Guymon rodeo features 942 entries
> GUYMON, Okla. – Each spring, hundreds of cowboys and cowgirls make plans to be in the Oklahoma Panhandle for the annual Guymon Pioneer Days Rodeo.
> “It’s a great weekend, and for me, it starts my summer run,” said Taos Muncy, a two-time world champion saddle bronc rider from Corona, N.M. “We’ve been indoors a big part of the winter, and about the only big outdoor rodeos we’ve been to are Tucson (Ariz.) and out in California.”
> Muncy is one of 942 contestants who have entered this year’s rodeo, with four performances set for 7:30 p.m. Friday, May 2; 2 and 7:30 p.m. Saturday, May 3; and 2 p.m. Sunday, May 4, at Henry C. Hitch Pioneer Arena. In 2013, there were 611 events in the Professional Rodeo Cowboys Association. Of those, few see contestant numbers like Guymon.
> To accommodate the large number of players, the competition takes place over seven days, with “slack” beginning at 8 a.m. Monday-Friday. Steer ropers will compete in four go-rounds on Monday, April 28, and Tuesday, April 29. Tie-down ropers, steer wrestlers and team ropers will take part in two rounds Wednesday, April 30, and Thursday, May 1. Barrel racers will compete Friday, May 2.

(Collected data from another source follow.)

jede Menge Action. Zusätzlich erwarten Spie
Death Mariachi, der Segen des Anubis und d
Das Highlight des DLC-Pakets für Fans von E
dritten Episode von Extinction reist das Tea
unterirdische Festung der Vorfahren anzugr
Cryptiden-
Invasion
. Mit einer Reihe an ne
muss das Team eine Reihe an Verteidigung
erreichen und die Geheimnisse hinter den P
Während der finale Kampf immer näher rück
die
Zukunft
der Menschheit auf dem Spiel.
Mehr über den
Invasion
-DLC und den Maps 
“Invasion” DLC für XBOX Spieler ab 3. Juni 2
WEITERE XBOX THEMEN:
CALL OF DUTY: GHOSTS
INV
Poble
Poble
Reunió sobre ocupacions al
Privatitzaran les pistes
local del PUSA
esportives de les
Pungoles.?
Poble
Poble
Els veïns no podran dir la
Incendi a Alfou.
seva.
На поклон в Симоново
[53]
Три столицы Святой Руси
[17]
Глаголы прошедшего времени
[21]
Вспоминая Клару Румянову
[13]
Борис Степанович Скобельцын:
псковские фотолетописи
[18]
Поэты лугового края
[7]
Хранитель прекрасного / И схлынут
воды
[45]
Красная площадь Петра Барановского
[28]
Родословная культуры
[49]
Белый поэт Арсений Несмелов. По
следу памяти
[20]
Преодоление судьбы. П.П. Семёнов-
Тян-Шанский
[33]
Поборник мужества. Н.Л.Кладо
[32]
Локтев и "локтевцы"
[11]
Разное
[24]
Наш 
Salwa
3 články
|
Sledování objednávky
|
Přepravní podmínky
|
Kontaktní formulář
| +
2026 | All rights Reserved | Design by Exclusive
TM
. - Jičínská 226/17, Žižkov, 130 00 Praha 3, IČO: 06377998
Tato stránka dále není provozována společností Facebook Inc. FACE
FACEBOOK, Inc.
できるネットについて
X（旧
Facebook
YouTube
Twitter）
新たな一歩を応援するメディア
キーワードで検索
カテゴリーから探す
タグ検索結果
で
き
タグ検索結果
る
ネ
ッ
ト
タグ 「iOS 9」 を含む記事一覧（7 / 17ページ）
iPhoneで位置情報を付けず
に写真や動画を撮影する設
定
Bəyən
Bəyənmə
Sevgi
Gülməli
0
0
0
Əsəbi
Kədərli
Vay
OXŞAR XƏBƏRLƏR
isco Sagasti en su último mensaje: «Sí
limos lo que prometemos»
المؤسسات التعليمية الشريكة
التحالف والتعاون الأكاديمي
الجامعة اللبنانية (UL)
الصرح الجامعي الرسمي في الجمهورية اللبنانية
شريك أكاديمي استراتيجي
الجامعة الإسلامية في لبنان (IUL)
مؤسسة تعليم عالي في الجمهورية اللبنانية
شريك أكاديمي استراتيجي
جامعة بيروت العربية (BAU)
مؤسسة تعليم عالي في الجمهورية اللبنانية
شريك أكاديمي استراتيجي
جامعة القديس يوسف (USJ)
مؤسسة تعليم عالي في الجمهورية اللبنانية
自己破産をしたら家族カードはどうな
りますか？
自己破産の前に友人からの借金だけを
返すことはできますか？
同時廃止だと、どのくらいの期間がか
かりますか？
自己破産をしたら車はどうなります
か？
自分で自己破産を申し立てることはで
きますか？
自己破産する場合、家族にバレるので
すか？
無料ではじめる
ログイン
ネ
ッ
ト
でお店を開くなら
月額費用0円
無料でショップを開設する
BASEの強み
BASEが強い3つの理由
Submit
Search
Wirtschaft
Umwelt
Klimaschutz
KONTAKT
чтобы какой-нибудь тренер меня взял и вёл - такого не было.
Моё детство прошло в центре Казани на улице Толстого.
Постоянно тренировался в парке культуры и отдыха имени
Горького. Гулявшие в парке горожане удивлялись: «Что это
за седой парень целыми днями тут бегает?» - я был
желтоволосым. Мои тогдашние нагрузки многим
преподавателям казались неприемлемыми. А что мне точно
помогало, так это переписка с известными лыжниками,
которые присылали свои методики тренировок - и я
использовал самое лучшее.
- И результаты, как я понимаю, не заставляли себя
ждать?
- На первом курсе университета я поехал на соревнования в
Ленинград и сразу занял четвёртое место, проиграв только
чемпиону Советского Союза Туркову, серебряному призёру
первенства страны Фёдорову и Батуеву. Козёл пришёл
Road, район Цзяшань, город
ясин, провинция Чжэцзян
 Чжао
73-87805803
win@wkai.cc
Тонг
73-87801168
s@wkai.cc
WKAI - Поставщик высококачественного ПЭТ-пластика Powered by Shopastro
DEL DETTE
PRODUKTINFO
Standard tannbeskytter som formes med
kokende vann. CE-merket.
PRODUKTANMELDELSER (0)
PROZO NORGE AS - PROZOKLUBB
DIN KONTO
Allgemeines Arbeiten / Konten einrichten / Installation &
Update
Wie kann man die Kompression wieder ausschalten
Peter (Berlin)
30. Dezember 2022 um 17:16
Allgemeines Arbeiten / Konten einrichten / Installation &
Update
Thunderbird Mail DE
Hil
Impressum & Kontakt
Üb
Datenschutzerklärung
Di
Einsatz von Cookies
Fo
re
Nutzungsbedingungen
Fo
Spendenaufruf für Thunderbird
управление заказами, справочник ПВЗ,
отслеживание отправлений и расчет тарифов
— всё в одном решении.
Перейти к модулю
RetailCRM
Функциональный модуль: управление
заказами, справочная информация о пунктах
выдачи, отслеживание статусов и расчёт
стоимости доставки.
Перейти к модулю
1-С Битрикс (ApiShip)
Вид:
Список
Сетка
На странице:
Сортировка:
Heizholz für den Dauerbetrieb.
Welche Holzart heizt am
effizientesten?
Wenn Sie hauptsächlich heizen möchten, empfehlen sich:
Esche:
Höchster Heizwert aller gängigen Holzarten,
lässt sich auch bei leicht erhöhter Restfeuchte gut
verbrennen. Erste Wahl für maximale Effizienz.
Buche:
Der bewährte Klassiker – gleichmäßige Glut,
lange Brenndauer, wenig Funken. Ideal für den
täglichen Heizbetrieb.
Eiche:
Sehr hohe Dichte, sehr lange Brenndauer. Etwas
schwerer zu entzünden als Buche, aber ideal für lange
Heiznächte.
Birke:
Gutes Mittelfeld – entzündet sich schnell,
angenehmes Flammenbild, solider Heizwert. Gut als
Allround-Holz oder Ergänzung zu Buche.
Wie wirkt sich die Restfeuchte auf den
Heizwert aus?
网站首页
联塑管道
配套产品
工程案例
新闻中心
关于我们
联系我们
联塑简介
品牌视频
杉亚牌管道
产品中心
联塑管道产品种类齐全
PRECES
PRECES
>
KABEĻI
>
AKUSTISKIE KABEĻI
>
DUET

> “It’s a big rodeo for us, and that’s a good time of year for us to all get there,” said Muncy, who was a member of the Oklahoma Panhandle State University rodeo team when he won the collegiate bronc riding title in 2007. “Guymon is really special to me. I went to school there, and I have a lot of great friends there.
> “It’s my secondary home.”
> Muncy had a magical 2007 season. That May, he shared the bronc riding title in Guymon with legendary Canadian cowboy Rod Hay. A month later, he claimed the National Intercollegiate Rodeo Association title, then backed it all up with the PRCA world championship in December. He added a second gold buckle in 2011.
> His younger sister, Jordan, also competed on the Panhandle State rodeo team and earned the college championships in breakaway roping and the all-around in 2010. Texas County is special to the Muncy clan.
> “I’d love to win every rodeo I go to every year, but I really want to win Guymon,” Taos Muncy said. “I finished second there one other time.”
> There are a number of reasons why Pioneer Days is an attractive stop for ProRodeo’s brightest stars. It’s the largest rodeo in the country next week, and it offers a true home-away-from-home feel. Contestants are guaranteed great hospitality, and there are many of the top cowboys in the game who will make Guymon their home for all seven days.
> “We try to do everything we can to get the contestants here every year,” said Earl Helm, chairman of the volunteer committee that produces the annual rodeo. “To have that many contestants coming to town, spending money in our restaurants, hotels, convenience stores … it’s very important to our community. That’s why we pride ourselves in making this a cowboy’s rodeo.
> “We not only want them to be here to compete this year, but we want them to come back next year and the years after that.”
> Of course, a big part of that is the opportunity to compete on quality livestock. Members of the committee work hard to have the right timed-event cattle in place to give every cowboy and even shot at his share of the large purse.
> In addition, Pete Carr Pro Rodeo not only will bring its top animal athletes to town, but Carr will bring in other premier stock contractors to ensure that the top bucking horses and bulls in rodeo will be part of the action. That’s a major drawing card for the top roughstock cowboys, like Muncy.
> “When you get to Guymon, you know you’re going to have great bucking horses there,” he said.
> “They have the best horses, and they take a lot of entries, so that makes a difference in the number of entries you’re going to get.”